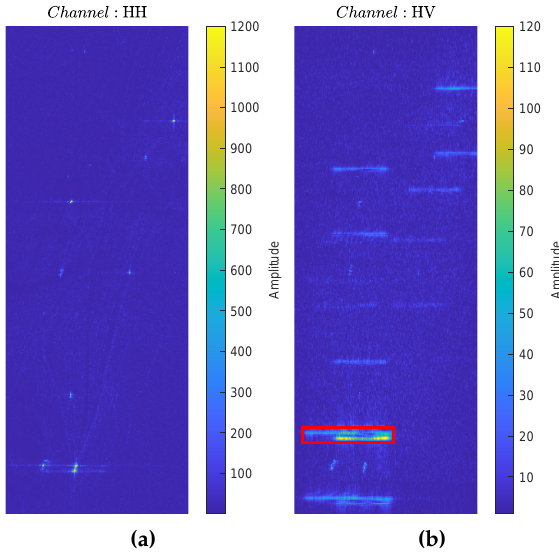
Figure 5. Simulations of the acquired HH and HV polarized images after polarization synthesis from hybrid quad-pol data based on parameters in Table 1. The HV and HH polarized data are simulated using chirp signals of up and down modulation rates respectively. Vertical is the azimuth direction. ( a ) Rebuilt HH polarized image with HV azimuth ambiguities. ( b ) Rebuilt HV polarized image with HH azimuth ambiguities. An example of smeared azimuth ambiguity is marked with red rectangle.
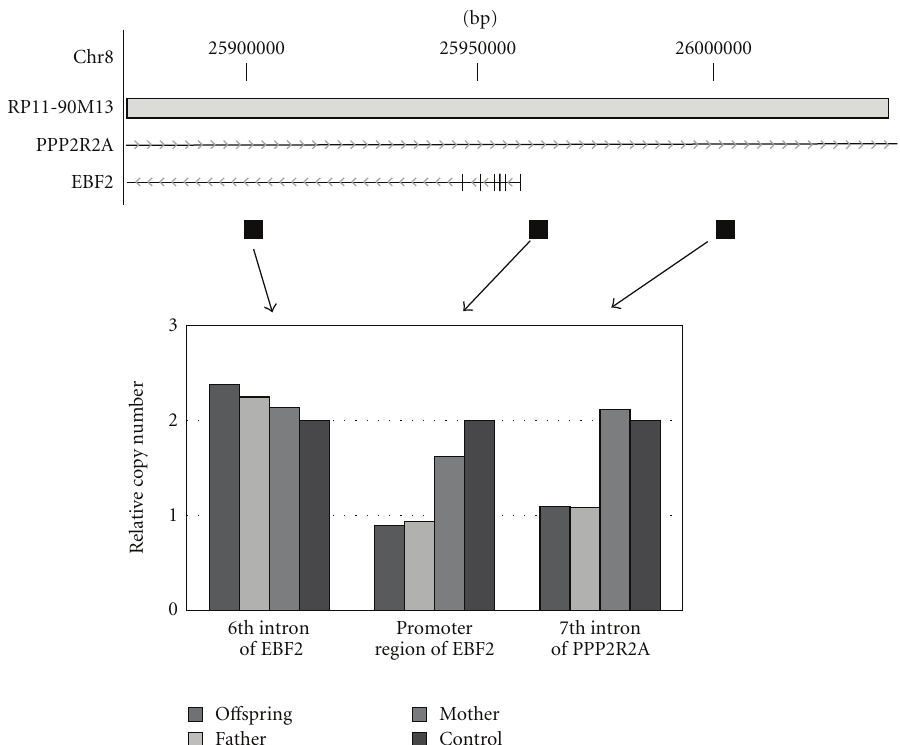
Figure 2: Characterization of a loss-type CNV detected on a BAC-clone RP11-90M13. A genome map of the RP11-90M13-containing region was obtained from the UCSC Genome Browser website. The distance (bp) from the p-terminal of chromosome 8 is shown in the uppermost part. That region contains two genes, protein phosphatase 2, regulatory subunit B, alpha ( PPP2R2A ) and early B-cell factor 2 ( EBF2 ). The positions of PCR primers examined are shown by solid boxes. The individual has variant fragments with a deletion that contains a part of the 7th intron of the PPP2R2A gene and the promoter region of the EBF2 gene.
-- -- --
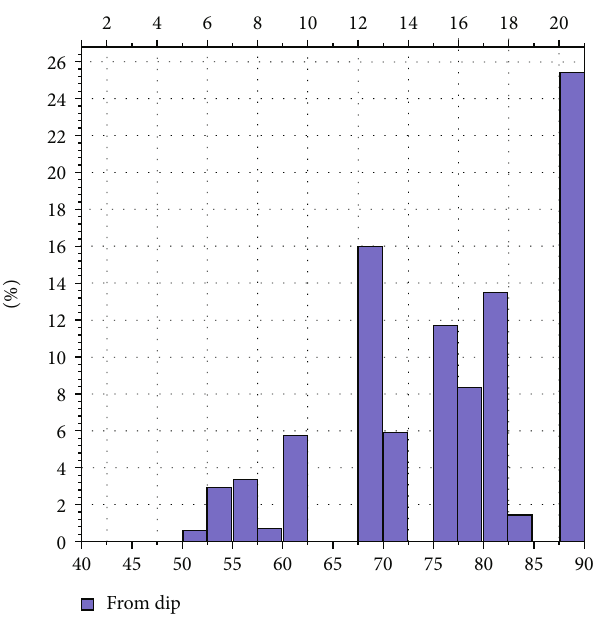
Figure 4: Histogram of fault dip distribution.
-- -- --
Report every line in the listing that holds the word "from".

Figure 5. Simulations of the acquired HH and HV polarized images after polarization synthesis from hybrid quad-pol data based on parameters in Table 1. The HV and HH polarized data are simulated using chirp signals of up and down modulation rates respectively. Vertical is the azimuth direction. ( a ) Rebuilt HH polarized image with HV azimuth ambiguities. ( b ) Rebuilt HV polarized image with HH azimuth ambiguities. An example of smeared azimuth ambiguity is marked with red rectangle.
Figure 2: Characterization of a loss-type CNV detected on a BAC-clone RP11-90M13. A genome map of the RP11-90M13-containing region was obtained from the UCSC Genome Browser website. The distance (bp) from the p-terminal of chromosome 8 is shown in the uppermost part. That region contains two genes, protein phosphatase 2, regulatory subunit B, alpha ( PPP2R2A ) and early B-cell factor 2 ( EBF2 ). The positions of PCR primers examined are shown by solid boxes. The individual has variant fragments with a deletion that contains a part of the 7th intron of the PPP2R2A gene and the promoter region of the EBF2 gene.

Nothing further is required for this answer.